▸ **Exercise directions**
From the entries below, retype only the lines from the one with "Beim Abbiegen auf" through the one with "7 de ago. de 2026", exactly as written.

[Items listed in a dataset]
****************************************

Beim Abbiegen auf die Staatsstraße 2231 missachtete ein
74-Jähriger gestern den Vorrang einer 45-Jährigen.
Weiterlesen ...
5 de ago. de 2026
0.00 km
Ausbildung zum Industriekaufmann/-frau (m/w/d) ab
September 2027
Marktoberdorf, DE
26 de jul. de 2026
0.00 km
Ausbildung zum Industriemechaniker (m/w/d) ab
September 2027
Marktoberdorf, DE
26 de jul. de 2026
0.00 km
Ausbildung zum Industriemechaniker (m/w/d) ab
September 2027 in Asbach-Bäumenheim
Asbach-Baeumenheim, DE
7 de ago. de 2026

****************************************

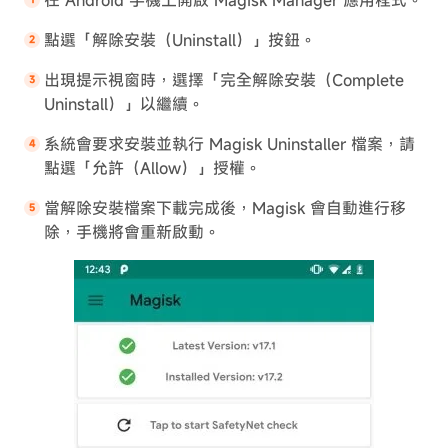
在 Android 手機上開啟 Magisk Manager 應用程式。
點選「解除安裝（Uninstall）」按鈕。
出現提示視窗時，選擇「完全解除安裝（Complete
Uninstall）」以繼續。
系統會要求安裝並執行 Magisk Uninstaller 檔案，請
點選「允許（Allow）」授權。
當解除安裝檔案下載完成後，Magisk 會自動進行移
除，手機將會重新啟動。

****************************************

▸ **Answer space**
Beim Abbiegen auf die Staatsstraße 2231 missachtete ein
74-Jähriger gestern den Vorrang einer 45-Jährigen.
Weiterlesen ...
5 de ago. de 2026
0.00 km
Ausbildung zum Industriekaufmann/-frau (m/w/d) ab
September 2027
Marktoberdorf, DE
26 de jul. de 2026
0.00 km
Ausbildung zum Industriemechaniker (m/w/d) ab
September 2027
Marktoberdorf, DE
26 de jul. de 2026
0.00 km
Ausbildung zum Industriemechaniker (m/w/d) ab
September 2027 in Asbach-Bäumenheim
Asbach-Baeumenheim, DE
7 de ago. de 2026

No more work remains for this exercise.